Yes shadow stacks are limited to 32 entries on the most recent Intel CPUs (and as little as 4 entries on very old ones). However they are basically cost free so that's a big advantage.
I think SFrame is a sensible middle ground here. It's saner than DWARF and has a long history of use in the kernel so we know it will work.
TBH I wouldn't be surprised on x86. There are so many registers to be pushed and popped due to the ABI, so every time I profile stuff I get depressed… Aarch64 seems to be better, the prologues are generally shorter when I look at those. (There's probably a reason why Intel APX introduces push2/pop2 instructions.)
Temporary solutions have a way of becoming permanent.
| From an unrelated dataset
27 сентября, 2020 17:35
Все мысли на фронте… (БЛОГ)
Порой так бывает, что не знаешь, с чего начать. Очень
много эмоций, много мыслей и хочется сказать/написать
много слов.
I was against the recent frame pointer enablement on the grounds of moral hazard. I still think it would have been better to force the ecosystem to get its act together first.
Another factor nobody is talking about is JITed and interpreted languages. Whatever the long-term solution might be, it should enable stack traces that interleave accurate source-level frame information from native and managed code. The existing perf /tmp file hack is inadequate in many ways, including security, performance, and compatibility with multiple language runtimes coexisting in a single process.
But, at least from the GNOME side of things, we've been complaining about it for roughly 15 years and kept getting push-back in the form of "we'll make something better".
Now that we have frame-pointers enabled in Fedora, Ubuntu, Arch, etc we're starting to see movement on realistic alternatives. So in many ways, I think the moral hazard was waiting until 2023 to enable them.